YOUR TASK:
Please reproduce the entries below exactly, omitting any images they contain.

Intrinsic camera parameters
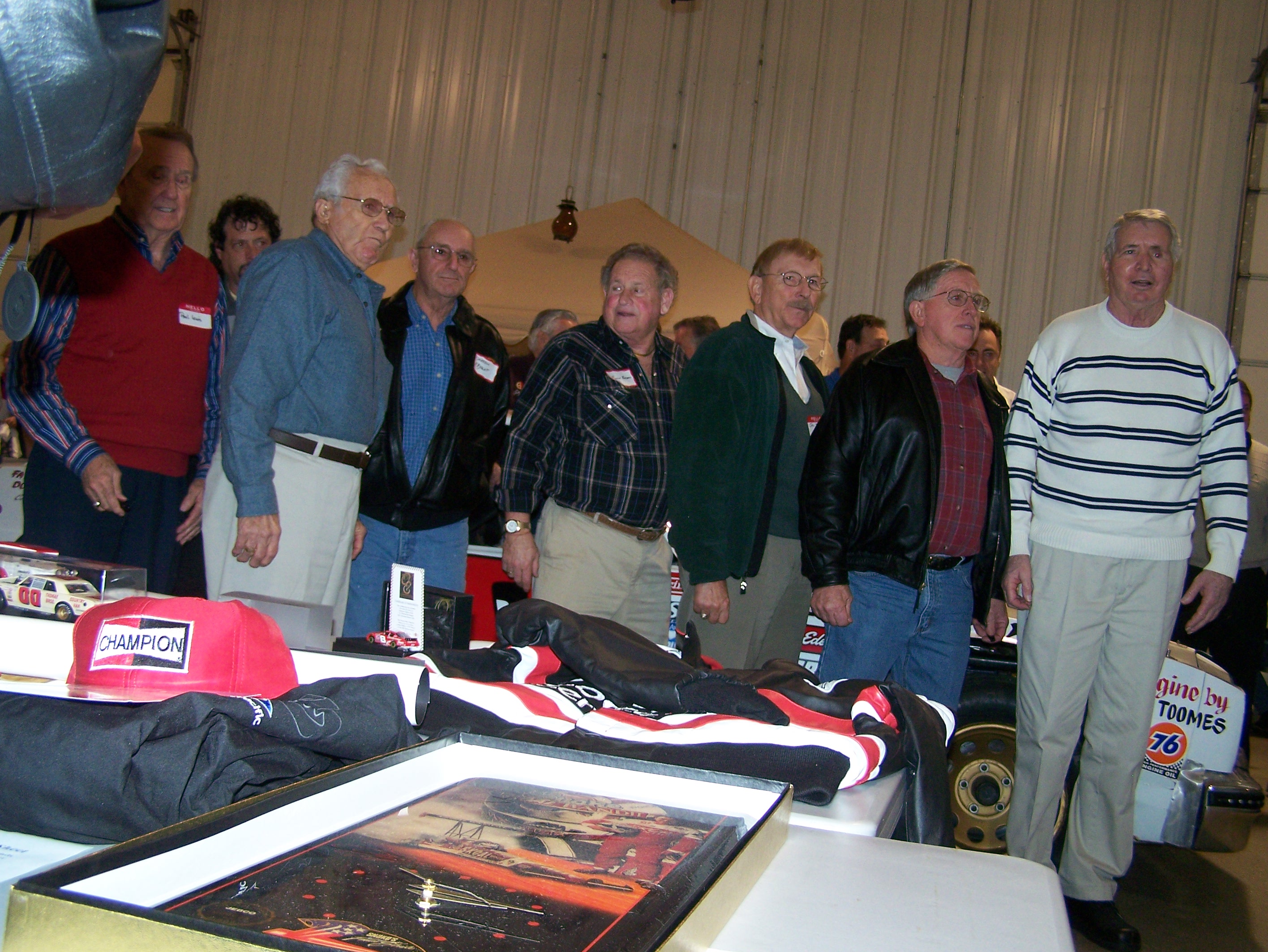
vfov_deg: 37.8
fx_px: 1393
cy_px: 476
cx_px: 634
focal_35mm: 38
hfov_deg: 48.9
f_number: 2.8
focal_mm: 6.3
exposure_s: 1/60
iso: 160
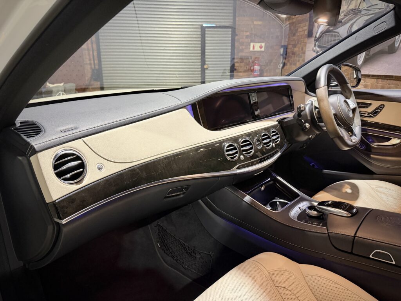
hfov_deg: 71.6
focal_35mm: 24
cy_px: 150
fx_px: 278
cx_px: 200
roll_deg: -0.3
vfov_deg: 56.8
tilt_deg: -17.1
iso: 500
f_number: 1.78
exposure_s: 1/50
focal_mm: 6.76
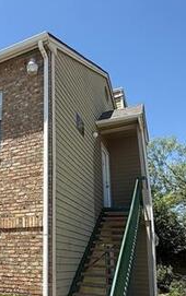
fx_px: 283
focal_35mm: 35
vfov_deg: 54.1
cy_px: 200
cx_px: 14
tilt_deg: +12.6
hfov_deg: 34.1
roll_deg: -1.7
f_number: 2.2
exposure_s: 1/985
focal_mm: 2.22
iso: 50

EXERCISE RESULT:
vfov_deg: 37.8
fx_px: 1393
cy_px: 476
cx_px: 634
focal_35mm: 38
hfov_deg: 48.9
f_number: 2.8
focal_mm: 6.3
exposure_s: 1/60
iso: 160
hfov_deg: 71.6
focal_35mm: 24
cy_px: 150
fx_px: 278
cx_px: 200
roll_deg: -0.3
vfov_deg: 56.8
tilt_deg: -17.1
iso: 500
f_number: 1.78
exposure_s: 1/50
focal_mm: 6.76
fx_px: 283
focal_35mm: 35
vfov_deg: 54.1
cy_px: 200
cx_px: 14
tilt_deg: +12.6
hfov_deg: 34.1
roll_deg: -1.7
f_number: 2.2
exposure_s: 1/985
focal_mm: 2.22
iso: 50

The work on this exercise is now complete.